Transcribe word for word the part of the amendment text that opens with the words containing "EX-10.1 2 v163658_ex10-1.htm" and closes with "(as defined below).".

TEXT TO READ -
%%
FIRST AMENDMENTTO ACCOUNTS RECEIVABLE PURCHASEAGREEMENT

EX-10.1 2 v163658_ex10-1.htm Unassociated Document
FIRST AMENDMENT TO
 
ACCOUNTS RECEIVABLE PURCHASE AGREEMENT

 
THIS FIRST AMENDMENT TO ACCOUNTS RECEIVABLE PURCHASE AGREEMENT, dated as of October 20, 2009 (this “Amendment”), between Republic Capital Access, LLC, a Delaware limited liability company (“RCA”), and American Defense Systems, Inc, a Delaware corporation (“ADSI”). Capitalized terms used in this Amendment and not otherwise defined herein shall have the meanings given to such terms in the Agreement (as defined below).
 
W I T N E S S E T H:
 
WHEREAS, ADSI and RCA (collectively the “Parties”) entered into an Accounts Receivable Purchase Agreement (the “Agreement”), dated the 23rd day of July 2009;

WHEREAS, the Parties wish to amend certain terms of the Agreement; and

WHEREAS, in furtherance of the foregoing, the Parties desire to enter into this Amendment to amend the Agreement, as hereinafter set forth.
%%
PROVIDED DATA -
%%
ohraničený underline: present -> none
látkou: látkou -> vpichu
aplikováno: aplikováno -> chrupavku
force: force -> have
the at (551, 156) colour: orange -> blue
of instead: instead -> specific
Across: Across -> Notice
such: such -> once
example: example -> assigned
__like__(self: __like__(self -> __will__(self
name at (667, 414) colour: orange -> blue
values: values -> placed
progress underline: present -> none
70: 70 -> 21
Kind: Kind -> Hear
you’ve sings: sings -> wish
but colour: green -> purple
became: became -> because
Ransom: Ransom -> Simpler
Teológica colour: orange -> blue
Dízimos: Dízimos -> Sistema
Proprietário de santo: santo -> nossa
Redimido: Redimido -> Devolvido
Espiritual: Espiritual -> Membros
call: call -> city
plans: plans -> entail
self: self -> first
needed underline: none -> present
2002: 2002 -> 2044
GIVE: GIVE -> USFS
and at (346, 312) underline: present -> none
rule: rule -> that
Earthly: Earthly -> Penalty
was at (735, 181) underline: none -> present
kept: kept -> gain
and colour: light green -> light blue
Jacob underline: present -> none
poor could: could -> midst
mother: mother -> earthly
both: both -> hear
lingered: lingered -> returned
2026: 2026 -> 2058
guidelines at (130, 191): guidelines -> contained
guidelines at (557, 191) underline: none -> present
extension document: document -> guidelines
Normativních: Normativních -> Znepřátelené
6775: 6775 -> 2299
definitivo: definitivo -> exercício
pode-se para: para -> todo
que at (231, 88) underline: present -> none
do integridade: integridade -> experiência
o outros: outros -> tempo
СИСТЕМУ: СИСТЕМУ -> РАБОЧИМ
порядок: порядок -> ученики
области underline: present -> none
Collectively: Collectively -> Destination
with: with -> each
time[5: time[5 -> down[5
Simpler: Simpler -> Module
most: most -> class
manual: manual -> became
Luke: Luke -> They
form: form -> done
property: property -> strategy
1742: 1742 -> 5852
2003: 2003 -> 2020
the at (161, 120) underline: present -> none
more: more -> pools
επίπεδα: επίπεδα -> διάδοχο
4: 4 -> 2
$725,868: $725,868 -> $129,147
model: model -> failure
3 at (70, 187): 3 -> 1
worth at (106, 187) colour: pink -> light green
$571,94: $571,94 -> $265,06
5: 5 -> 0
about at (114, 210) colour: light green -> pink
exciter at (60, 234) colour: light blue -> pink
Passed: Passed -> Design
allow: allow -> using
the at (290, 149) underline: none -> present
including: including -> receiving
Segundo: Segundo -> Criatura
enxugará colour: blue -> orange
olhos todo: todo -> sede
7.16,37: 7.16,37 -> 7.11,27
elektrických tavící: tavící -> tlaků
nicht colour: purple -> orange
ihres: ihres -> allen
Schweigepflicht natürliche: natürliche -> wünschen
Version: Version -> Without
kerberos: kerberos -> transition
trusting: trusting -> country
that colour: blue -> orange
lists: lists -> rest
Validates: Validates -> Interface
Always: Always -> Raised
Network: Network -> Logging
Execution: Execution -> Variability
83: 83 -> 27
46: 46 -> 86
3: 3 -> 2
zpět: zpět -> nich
%%
TASK RESULT -
EX-10.1 2 v163658_ex10-1.htm Unassociated Document
FIRST AMENDMENT TO
 
ACCOUNTS RECEIVABLE PURCHASE AGREEMENT

 
THIS FIRST AMENDMENT TO ACCOUNTS RECEIVABLE PURCHASE AGREEMENT, dated as of October 20, 2009 (this “Amendment”), between Republic Capital Access, LLC, a Delaware limited liability company (“RCA”), and American Defense Systems, Inc, a Delaware corporation (“ADSI”). Capitalized terms used in this Amendment and not otherwise defined herein shall have the meanings given to such terms in the Agreement (as defined below).